B. Mitzvah is a milestone marker on a lifelong journey of Jewish growth, learning, and celebration. For our children, at age 13 or beyond, it is the first time they take their place in our community as leaders of prayer and teachers of Torah. For adults in our community, is an opportunity to catch a glimpse of the extraordinary people our children are becoming, as they share their mastery of language, melody, interpretation, and the challenge of public presentation. For all of us, it is a lifecycle moment when we come together as friends and families.
It is a moment of launching. Until this point in our children’s Jewish education, we have largely directed them about what to learn and how to learn it. While our children are not yet adults, they are beginning young adulthood, with capacity for new critical thinking, independence, and responsibility. They are asking—and we want for them to consider—new and deeper questions about what it means to be kind, compassionate, and caring human beings, and new and deeper questions about what it means to be Jewish and to be part of Jewish community. Now, post-B. Mitzvah, they will have more and more opportunities to shape the Jewish lives they want to live and to choose where they want to delve most deeply into learning and practice.
It is possible to celebrate being “of age” at any time after turning 13 years old. If your child is joining our community at an older age, or if you as a parent are interested in celebrating B. Mitzvah yourself(!), we have paths for this as well.
The “B.” of this celebration can stand for so many things: not only for the B. in “Bat Mitzvah” (daughter of the commandment), “Bar Mitzvah” (son of the commandment), or “B’nei/B’not Mitzvah” (children of the commandment), but also for the B. in Becoming, Belief, Brit (covenant), and Being. Across the spectrum of our children’s identities, we are here to walk with them on this journey into young adulthood.
We invite our children to demonstrate their new status as young adults and the new ways that they are capable of Jewish responsibility through:
While our synagogue community has a most commonly traveled path of preparation, at TST we understand that each child and each family is unique. We work with each family in order to create a B. Mitzvah experience that is a reflection of each child’s heart and spirit, so that each will become a leader of prayer and a teacher of Torah in the most authentic way.
Traditionally, it is possible to celebrate becoming B. Mitzvah whenever Torah is traditionally read as part of a service. In our TST community, we most often celebrate our children during our Late Shabbat Morning Service. In some circumstances, families prefer to celebrate during our more intimate Early Shabbat Morning Service, and some families choose to celebrate B. Mitzvah in Israel as part of one of our TST family trips.
Our children ready themselves for B. Mitzvah through both group and individual preparation, along with participation in Temple life. Family learning opportunities and community building as part of the B. Mitzvah Journey are woven into Hineini, our K-6th learning program, from 4th grade on. Our students’ learning continues in our TSTeen programs around and beyond the milestone B. Mitzvah experience, through their high school years.

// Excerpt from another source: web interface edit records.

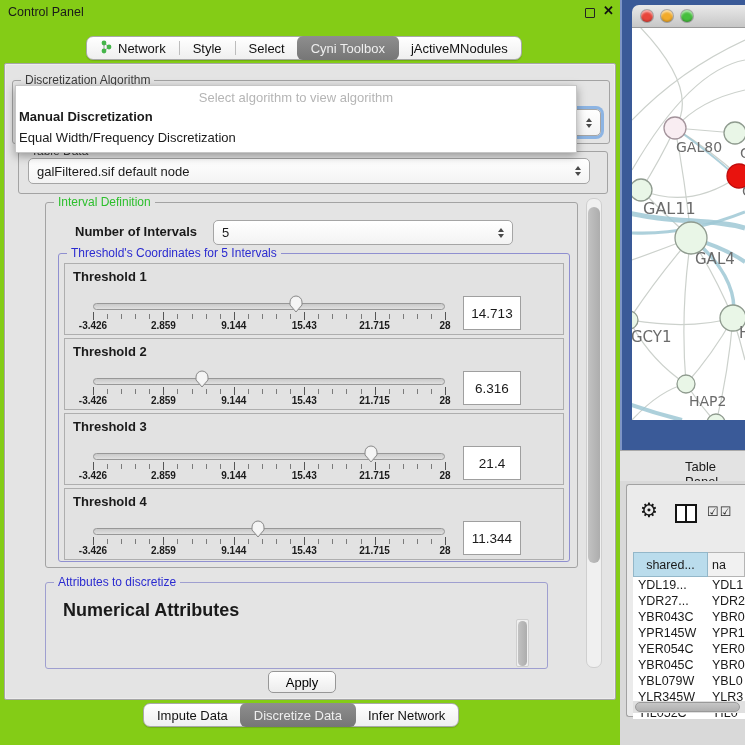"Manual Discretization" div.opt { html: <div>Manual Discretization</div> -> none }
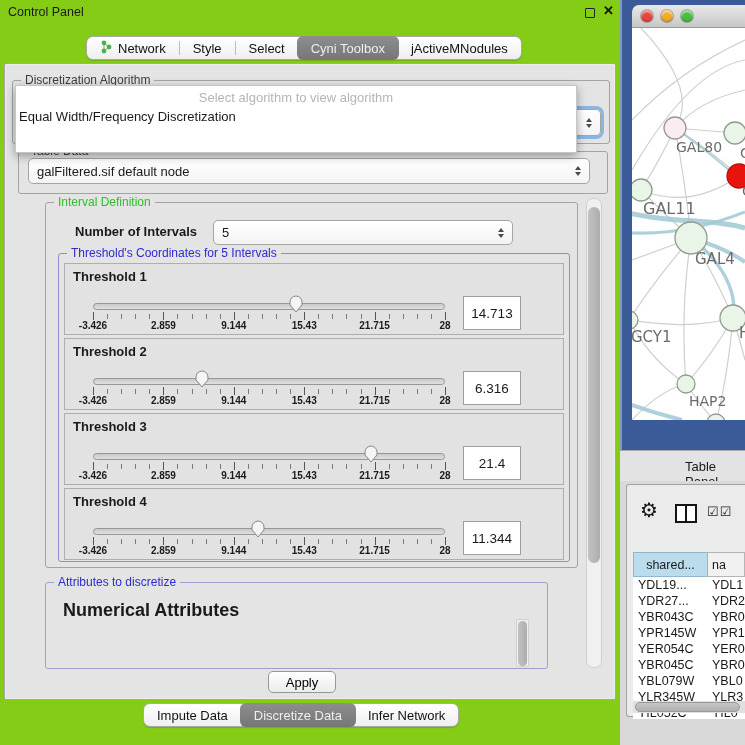"Numerical Attributes" .attr-label { font-size: 18px -> 13px; left: 63px -> 57px }
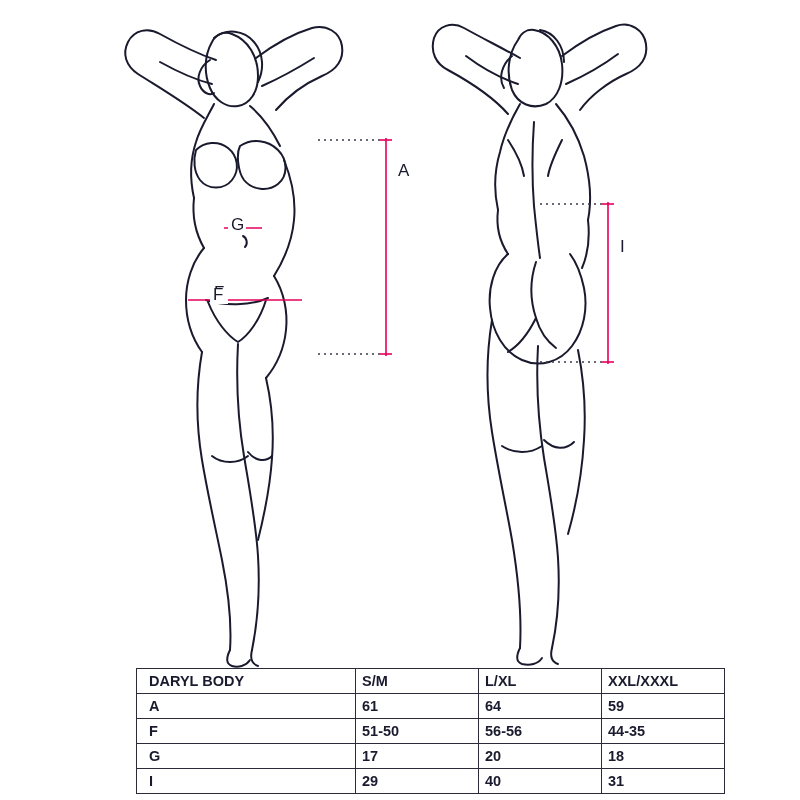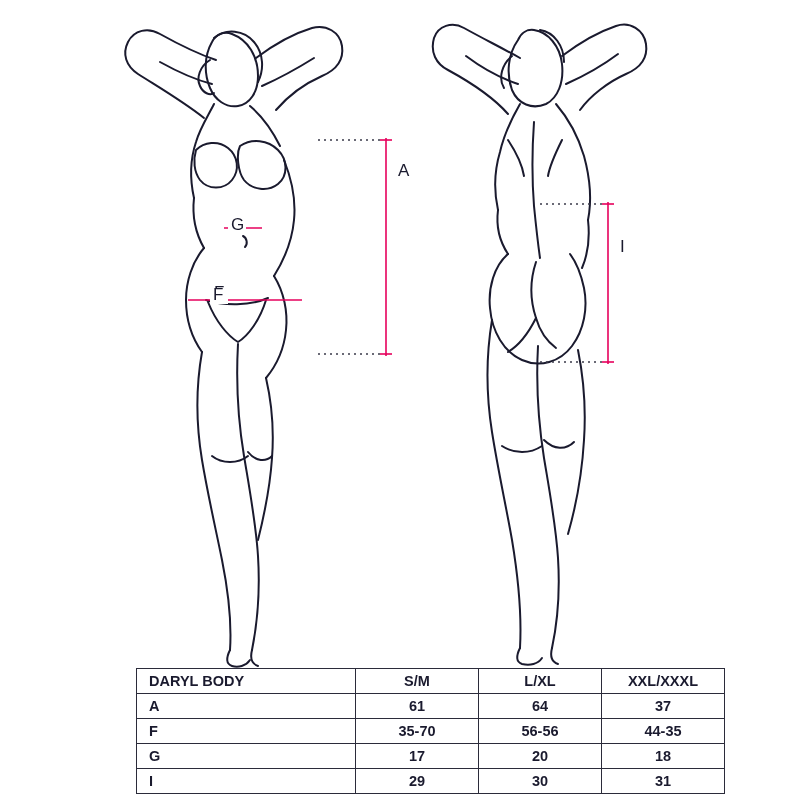"S/M" .size-table td.val { text-align: center -> left }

We begin anticipating children’s individual B. Mitzvah journeys at the end of 4th grade, when families take part in a process to find a celebration date for their child. In the final year leading up to each child’s celebration of B. Mitzvah (typically beginning in 6th or 7th grade), each child is matched with a tutor who guides them along the path of mastering the prayers, Torah reading, and Haftarah reading that they will lead that day. Along the course of that year, every student works closely with each of our clergy, in a series of personal meetings in which our rabbis and cantor helps them to write a Drash (their own Torah teaching) and to practice the skills they will need to stand before our community with confidence. Our clergy work closely with parents as well, to make sure that this is a day of meaning that honors each family.
Our TST families come in many sizes, shapes, and configurations, with faith background being only one among many factors that make each family unique. If you, or your immediate or extended family includes members who are from other faith traditions, or no tradition at all – our aim is to get to celebrate with you, to include all of your family members in our celebration, and to welcome your whole family in to a meaningful and joyous celebration, just as we would for any other family. We understand that the Jewish service, which relies heavily on Hebrew and involves ancient traditions, is not understandable to all, and we work hard to provide context for our rituals as we move through them in our service.
All family and friends are welcome to take part in honors throughout our service including opening the Ark, dressing the Torah, and reading a selection of English prayers on behalf of the community. We look forward to being in conversation with you about what all of this feels like and means in your family.
There is no one single way to celebrate following a B. Mitzvah service, and our TST families make a wide range of choices about how to mark this occasion in ways that honor their child and their family: Temple-wide potluck “kiddush” lunches, outings or trips with friends or family, dance parties, group social action projects, and more. As you begin to plan your celebration, we would be happy to help you think about what could be the best fit for your family or can put you in touch with other families who have made similar choices.